Freezing the pension plan will save about $90 million in 2009, but that will be partially offset by $60 million in costs associated with the enhanced 401(k) plan, Connell said.

In an e-mail to employees, Gannett Chairman and Chief Executive Craig Dubow said the company is "not alone in making the benefit changes. There is a strong, worldwide trend to limit benefits in pension plans and shift to a more 401(k) based system. Also, enhancing the 401(k) plan makes us more attractive to those employees who especially value these portable, self-directed plans."

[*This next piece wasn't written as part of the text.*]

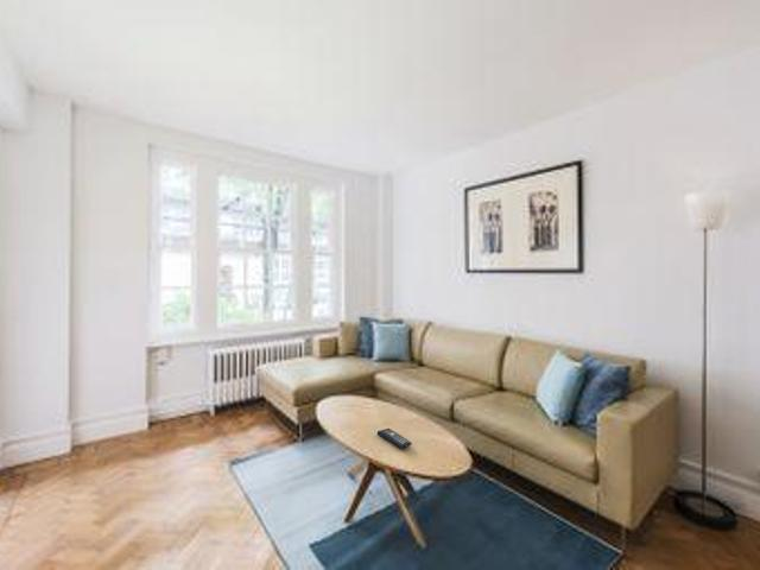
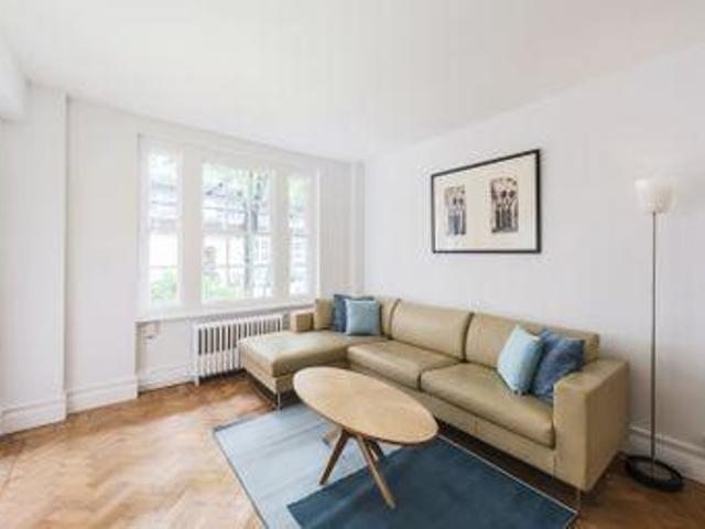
- remote control [376,428,413,449]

The existing 401(k) plan provides a 50 percent match in Gannett stock to employee contributions of up to 6 percent of salary. The enhanced plan will provide a 100 percent match in Gannett stock on employee contributions up to 5 percent of salary.

Gannett stock (GCI) is down more than 50% in the past year.

Isn't it a real morale booster to work at the Des Moines Register and see your company's match become worth less, year after year?

A couple years ago, Gannett revealed some information about their vesting plan for company-matched 401K contributions. Back then, Gannett would not let employees sell company stock from the 401K matching in order to diversify their assets unless the employee was at least 55 years of age. That was worse than Enron's 401K matching plan.

Also back in 2006, the Register was still writing cranky editorials about the evils of Bush-promoted 401K plans.

In other newspaper news, Gannett also announced a couple days ago that they were going to take a $3 billion charge to write down assets.

Just last month, Lee Enterprises (LEE) had a similar billion dollar write down.

It's hard to believe that LEE had fallen through the $10 floor in March. Today the stock is barely above $5 a share! That's a nearly 50% drop in just three months!